Various Court Approaches:
1) *State Law Claims:
Even after the Supreme Court significantly narrowed preemption in New York State Conference of Blue Cross & Blue Shield Plans v. Travelers Insurance Co., in the context of "inconsistent promises," state law claims simply cannot stand under ERISA's preemption clauses. In essence, the plaintiff's claim is that plan terms were misrepresented. Thus, resolution of the claim both depends on an interpretation of the plan and has a direct impact on the operation and administration of the plan such that the claim "relates to" the plan and is preempted.

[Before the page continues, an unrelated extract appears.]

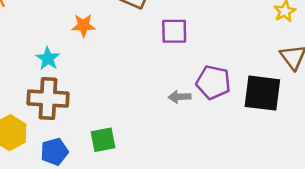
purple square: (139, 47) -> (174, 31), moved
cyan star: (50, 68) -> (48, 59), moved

2) *Informal ERISA Plan Claims:
Despite ERISA's requirement that the plan be in writing, it is now generally accepted that informal benefit plans can be created without a formal written instrument. However, in inconsistent promise cases, the claim has failed for two reasons. First, several courts refuse to apply the informal plan doctrine when the alleged informal plan would merely contradict the terms of an existing written plan. Second, it is very rare that the alleged promise meets the requirements of the test set forth in Donovan v. Dillingham such that an informal plan can be said to have been created.
3) *Estoppel Claims:
In the classic estoppel claim, the participant or beneficiary asks the court to bar the plan and its fiduciaries from enforcing those written plan terms and to enforce the promise instead. Because ERISA does not explicitly provide an estoppel claim, courts have turned to ERISA's federal common law to create one. The circuit courts have fashioned dramatically different answers. Estoppel claims are inappropriate for two reasons. First, the claims improperly create federal common law and interfere with Congress' very clear policy choices about which rights, obligations, and remedies to create. Second, the circuits' wide variety of approaches to estoppel has resulted in nonuniform and inconsistent laws and regulations of ERISA plans, something that Congress expressly sought to avoid by enacting ERISA.

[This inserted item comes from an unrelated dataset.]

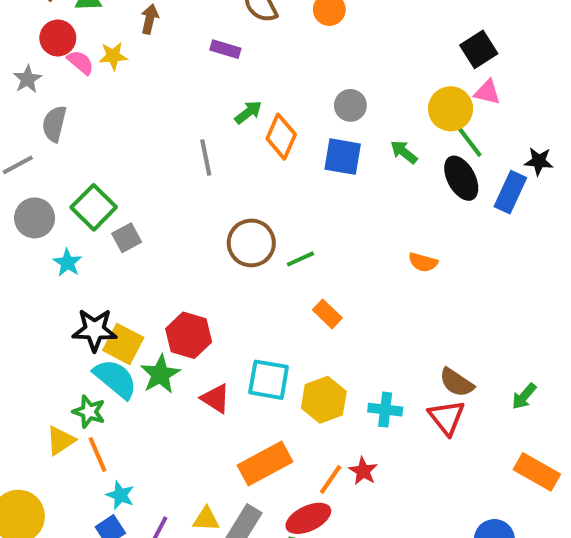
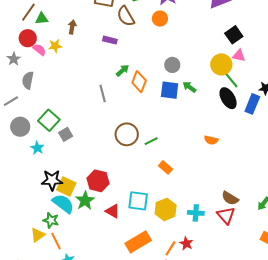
green arrow: (404, 152) -> (189, 87), moved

4) *Individual Claims for Breach of Fiduciary Duty:
Since ERISA preempts state claims, plaintiffs and courts are turning to ERISA's remedy of breach of fiduciary duty for fiduciary misrepresentation. However, the claim is inconsistent with ERISA's statutory scheme. In addition, the doctrine has two significant limitations. First, breach of fiduciary duty actions may be brought only against fiduciaries, so a fiduciary must have made the promise. Second, the relief available for breach of fiduciary duty is limited to "equitable relief" such as injunctions, mandamus, or restitution - none of which adequately deal with most plaintiffs' harm in inconsistent promise cases.
The author proposes that Congress - not the courts - should amend ERISA's civil remedies provision to include a promissory estoppel claim. Congress should allow itself to be guided by two main principles in the drafting of the provision: first, that it must maintain a careful balance between the rights of individual plan participants and beneficiaries and the long-term interest of all participants and beneficiaries; and second, that any new remedy must not undermine the integrity of the written ERISA plan.
The types of promises that should be enforced under the estoppel claim are those that bear sufficient indicia of reliability and formality, such as formal written communications from an employer (e.g., summary plan descriptions, written contracts between the parties) and formal communications to a large group of participants or beneficiaries. In both examples, the promises should be made by high-level persons associated with the plan so that a plan participant or beneficiary could have reasonably relied on the promise.